Stored data:
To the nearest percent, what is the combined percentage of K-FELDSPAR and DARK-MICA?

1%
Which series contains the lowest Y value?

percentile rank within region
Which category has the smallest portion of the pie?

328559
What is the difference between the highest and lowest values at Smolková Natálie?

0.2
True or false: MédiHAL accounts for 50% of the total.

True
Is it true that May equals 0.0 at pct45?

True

...

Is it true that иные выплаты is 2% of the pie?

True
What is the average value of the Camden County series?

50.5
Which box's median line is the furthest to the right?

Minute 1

---

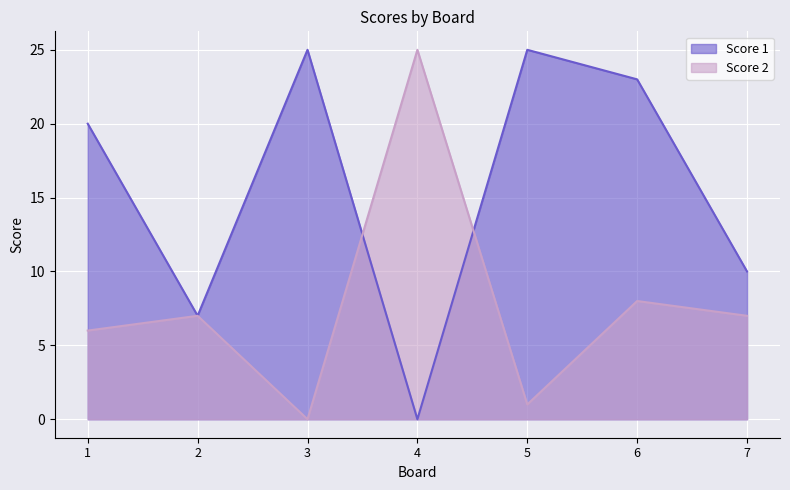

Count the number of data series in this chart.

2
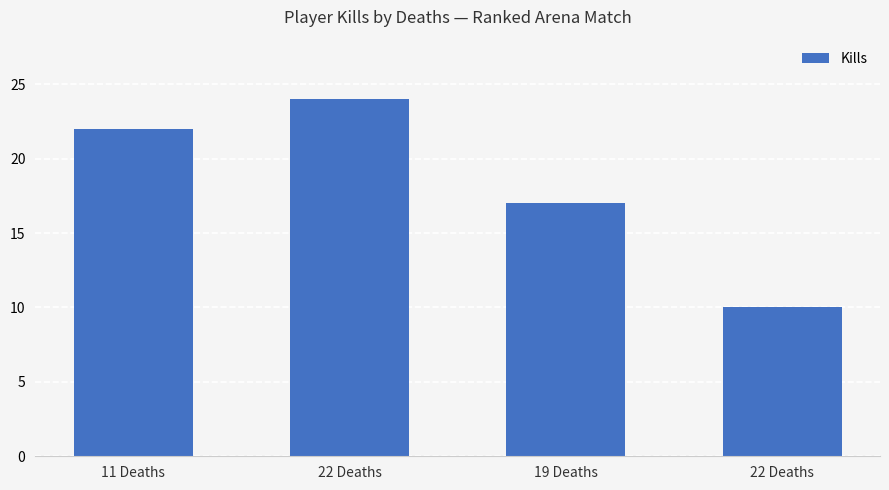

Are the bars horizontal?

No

About this task: Identify each line in the entries above that contains the word "Which", treating uppercase and lowercase letters as distinct, and copy every such line in full.

Task result:
Which series contains the lowest Y value?
Which category has the smallest portion of the pie?
Which box's median line is the furthest to the right?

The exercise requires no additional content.